JD Vance’s high-profile visit to Budapest is a “blatant” attempt to influence this week’s crucial parliamentary election in Hungary, TVP World’s Europe editor has said.
On Tuesday, the US Vice President met Viktor Orbán, the veteran Hungarian prime minister, and backed his reelection bid ahead of the April 12 vote.
“This is one of the most blatant cases of election interference I’ve seen in my rather long life,” TVP World’s Marcin Zaborowski, an expert on transatlantic relations, said.
Zaborowski, appearing on the News in Depth program, said that the trip was driven less by bilateral interests than by ideological solidarity, with Orbán seen as a symbolic European ally for Donald Trump’s political camp.
Recent independent polling has put opposition leader Péter Magyar’s Tisza party ahead of Orbán’s Fidesz, even if Hungary’s electoral system still leaves room for surprises.
A test of Trump’s European network
Vance’s appearance in Budapest broke with long-standing diplomatic conventions about engaging with electoral contests in other countries.
The vice-president praised Orbán as a defender of “Western civilization” and accused the EU of interfering in Hungary’s politics, even as he publicly wished the prime minister luck in the campaign’s final days.
Zaborowski called Vance’s intervention “clearly hypocritical,” arguing that Washington was condemning outside influence while “telling the Hungarians to vote a certain way.”
The visit also exposes the importance of the election for the wider Trump-aligned network in Europe, Zaborowski said, saying that defeat for Orbán would also mark a setback for the right-wing alliance that has treated the Hungarian leader as proof that illiberal politics can endure inside the EU.

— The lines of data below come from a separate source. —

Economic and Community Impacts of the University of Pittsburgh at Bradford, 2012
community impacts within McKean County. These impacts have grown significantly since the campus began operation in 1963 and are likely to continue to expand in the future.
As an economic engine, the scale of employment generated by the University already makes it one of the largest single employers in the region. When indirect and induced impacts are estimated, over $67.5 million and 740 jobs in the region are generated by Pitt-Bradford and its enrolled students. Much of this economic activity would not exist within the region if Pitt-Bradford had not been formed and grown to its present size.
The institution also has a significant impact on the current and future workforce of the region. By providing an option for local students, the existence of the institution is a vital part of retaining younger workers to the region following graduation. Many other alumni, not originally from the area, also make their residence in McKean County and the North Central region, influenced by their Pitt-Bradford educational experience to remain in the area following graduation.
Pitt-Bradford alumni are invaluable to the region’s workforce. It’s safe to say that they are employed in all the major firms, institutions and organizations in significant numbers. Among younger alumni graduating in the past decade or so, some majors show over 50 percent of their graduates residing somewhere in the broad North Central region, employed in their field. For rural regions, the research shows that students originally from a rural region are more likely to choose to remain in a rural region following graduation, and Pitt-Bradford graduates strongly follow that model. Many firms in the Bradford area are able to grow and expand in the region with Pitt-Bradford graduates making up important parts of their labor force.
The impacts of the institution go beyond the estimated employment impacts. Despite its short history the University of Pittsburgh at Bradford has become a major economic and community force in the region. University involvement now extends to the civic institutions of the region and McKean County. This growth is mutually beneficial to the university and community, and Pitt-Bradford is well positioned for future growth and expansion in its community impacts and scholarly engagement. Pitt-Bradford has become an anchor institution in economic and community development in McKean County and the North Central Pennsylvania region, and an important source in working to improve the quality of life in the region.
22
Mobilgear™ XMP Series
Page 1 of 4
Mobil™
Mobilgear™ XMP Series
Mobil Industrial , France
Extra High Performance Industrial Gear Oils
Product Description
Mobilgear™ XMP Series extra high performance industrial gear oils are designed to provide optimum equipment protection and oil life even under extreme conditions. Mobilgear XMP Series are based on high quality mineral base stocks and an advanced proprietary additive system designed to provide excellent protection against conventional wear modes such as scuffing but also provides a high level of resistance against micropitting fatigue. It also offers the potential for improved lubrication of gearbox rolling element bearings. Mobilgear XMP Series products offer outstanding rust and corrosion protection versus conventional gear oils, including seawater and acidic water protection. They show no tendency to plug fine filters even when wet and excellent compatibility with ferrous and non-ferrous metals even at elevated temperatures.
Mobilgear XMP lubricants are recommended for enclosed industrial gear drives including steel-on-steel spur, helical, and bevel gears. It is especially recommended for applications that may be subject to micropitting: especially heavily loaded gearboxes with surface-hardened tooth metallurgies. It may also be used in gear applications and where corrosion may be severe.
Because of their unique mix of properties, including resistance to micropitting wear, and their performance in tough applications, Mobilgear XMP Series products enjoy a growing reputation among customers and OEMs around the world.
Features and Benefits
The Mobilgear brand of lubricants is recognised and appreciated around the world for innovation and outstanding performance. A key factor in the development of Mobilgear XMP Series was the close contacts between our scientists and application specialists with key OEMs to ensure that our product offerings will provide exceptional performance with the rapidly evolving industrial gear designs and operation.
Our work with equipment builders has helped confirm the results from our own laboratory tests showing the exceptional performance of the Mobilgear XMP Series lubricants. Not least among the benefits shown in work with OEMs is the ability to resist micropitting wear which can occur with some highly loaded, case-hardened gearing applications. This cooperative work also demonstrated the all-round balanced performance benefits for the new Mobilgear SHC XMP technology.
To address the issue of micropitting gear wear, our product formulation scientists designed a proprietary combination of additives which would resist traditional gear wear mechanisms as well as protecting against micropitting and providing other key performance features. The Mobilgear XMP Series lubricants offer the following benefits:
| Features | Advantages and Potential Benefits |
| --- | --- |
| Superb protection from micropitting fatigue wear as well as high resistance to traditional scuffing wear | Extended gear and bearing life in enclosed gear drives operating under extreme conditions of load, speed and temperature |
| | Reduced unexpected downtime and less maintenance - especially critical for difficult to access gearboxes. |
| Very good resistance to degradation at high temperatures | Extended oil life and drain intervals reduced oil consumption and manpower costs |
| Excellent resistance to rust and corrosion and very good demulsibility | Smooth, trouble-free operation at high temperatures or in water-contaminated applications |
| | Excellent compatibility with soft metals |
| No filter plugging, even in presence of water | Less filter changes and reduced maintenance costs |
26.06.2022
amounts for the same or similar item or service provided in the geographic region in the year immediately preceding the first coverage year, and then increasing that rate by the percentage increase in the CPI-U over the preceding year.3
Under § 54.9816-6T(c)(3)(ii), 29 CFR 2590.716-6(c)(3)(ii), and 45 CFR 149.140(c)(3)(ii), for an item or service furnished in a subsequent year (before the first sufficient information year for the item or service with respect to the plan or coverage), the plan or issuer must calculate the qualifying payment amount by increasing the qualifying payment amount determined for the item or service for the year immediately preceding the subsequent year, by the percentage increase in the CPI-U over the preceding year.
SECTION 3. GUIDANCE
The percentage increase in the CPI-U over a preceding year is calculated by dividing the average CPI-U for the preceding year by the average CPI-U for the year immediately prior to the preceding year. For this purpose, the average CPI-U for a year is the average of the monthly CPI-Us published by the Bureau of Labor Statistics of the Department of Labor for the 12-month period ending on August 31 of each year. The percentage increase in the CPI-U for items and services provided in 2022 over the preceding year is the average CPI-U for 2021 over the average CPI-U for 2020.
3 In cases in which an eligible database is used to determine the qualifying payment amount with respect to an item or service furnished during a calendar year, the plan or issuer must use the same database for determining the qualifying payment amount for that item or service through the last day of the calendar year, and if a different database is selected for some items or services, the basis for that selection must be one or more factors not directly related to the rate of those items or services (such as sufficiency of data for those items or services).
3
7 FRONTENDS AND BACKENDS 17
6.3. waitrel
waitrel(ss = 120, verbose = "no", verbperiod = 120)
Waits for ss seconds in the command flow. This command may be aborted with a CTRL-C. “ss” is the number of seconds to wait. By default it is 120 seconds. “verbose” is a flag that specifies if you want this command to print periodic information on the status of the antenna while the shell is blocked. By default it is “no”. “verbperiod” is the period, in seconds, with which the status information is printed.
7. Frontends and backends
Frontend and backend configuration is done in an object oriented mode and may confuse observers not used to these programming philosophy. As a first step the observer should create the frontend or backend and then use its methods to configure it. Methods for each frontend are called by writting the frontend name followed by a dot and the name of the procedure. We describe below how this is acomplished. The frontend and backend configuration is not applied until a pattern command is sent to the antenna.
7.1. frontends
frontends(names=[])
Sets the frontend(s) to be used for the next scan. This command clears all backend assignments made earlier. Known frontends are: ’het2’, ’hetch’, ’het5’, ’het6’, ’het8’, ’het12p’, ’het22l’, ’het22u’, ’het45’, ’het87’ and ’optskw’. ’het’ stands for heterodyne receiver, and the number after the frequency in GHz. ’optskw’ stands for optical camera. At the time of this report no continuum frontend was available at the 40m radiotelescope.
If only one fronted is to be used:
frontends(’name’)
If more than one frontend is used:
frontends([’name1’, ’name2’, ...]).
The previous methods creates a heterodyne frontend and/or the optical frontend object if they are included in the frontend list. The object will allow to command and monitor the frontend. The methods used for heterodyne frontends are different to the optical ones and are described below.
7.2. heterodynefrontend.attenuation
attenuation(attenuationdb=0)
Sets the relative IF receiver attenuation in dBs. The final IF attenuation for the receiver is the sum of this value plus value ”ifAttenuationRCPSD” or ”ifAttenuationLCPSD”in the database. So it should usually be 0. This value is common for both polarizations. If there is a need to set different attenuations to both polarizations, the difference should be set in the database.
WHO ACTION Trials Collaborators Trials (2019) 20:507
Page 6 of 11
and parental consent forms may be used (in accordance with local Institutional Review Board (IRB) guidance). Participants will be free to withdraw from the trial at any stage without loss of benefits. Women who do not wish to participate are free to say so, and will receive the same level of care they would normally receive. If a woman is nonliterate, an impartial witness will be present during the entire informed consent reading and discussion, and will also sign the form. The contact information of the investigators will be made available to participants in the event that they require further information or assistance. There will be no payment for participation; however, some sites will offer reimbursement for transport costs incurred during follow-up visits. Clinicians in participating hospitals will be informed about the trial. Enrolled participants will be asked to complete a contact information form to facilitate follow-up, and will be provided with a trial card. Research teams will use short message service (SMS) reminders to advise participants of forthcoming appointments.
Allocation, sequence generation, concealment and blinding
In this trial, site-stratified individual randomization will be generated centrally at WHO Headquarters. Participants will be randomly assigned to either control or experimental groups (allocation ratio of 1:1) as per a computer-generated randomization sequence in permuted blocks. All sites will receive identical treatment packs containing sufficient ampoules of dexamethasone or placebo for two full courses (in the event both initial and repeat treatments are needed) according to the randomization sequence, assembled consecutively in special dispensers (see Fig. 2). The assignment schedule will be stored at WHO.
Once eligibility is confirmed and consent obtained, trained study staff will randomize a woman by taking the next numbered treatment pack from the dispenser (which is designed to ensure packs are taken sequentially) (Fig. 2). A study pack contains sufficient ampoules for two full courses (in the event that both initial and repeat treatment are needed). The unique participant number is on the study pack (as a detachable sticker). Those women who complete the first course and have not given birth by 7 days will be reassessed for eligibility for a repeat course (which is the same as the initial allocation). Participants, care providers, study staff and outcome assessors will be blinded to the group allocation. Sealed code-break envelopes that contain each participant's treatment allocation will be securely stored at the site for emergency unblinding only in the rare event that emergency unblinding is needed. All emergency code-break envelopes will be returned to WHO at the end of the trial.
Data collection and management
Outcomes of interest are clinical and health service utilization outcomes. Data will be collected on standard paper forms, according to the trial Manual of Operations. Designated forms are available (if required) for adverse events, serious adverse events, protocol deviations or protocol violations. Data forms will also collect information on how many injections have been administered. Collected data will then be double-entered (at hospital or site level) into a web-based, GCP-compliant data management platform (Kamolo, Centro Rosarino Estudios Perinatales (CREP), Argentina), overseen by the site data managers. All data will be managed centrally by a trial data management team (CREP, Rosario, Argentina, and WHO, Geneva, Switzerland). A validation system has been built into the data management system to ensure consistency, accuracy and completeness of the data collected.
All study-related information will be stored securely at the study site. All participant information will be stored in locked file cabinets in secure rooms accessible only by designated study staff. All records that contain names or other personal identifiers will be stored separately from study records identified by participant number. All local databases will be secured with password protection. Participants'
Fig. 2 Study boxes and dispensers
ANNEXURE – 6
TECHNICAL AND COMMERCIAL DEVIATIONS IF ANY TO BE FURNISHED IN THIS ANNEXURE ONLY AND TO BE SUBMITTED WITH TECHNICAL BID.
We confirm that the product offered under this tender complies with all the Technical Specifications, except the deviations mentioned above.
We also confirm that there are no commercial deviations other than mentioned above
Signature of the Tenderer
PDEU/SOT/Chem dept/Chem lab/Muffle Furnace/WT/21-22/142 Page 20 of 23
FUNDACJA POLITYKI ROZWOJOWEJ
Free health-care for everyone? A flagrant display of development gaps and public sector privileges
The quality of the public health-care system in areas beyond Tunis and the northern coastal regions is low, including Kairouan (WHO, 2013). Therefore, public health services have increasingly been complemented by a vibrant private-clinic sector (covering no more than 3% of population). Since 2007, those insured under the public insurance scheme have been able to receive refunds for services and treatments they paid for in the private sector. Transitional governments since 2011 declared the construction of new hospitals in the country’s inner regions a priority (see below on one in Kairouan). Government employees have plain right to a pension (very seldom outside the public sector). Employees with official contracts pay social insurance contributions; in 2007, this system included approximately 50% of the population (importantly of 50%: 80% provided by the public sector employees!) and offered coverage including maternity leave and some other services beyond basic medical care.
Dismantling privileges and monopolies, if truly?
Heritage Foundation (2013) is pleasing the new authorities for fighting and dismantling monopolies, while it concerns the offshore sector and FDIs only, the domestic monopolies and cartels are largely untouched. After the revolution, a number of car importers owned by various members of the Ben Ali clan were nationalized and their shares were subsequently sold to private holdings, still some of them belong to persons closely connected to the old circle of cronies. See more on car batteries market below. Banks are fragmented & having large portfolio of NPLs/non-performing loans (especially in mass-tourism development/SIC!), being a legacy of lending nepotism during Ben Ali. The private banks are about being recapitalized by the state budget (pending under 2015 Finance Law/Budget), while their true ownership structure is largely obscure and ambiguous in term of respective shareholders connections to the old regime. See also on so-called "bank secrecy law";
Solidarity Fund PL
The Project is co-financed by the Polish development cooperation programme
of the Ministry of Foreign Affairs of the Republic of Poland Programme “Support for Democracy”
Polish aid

Iran raises the economic stakes
The interview then turned to the war in Iran and Trump’s ultimatum to Tehran, which Zaborowski said looked credible because Washington had already struck military targets on Kharg Island while stopping short of direct hits on oil facilities.
For Europe, however, he argued the central issue is not only military escalation but the economic fallout, with rising fuel costs darkening the global growth outlook.
While the EU is impacted by the energy costs crisis, Zaborowski said that the countries under the greatest pressure in the immediate term are likely to be in Asia, where dependence on Middle Eastern energy flows is higher.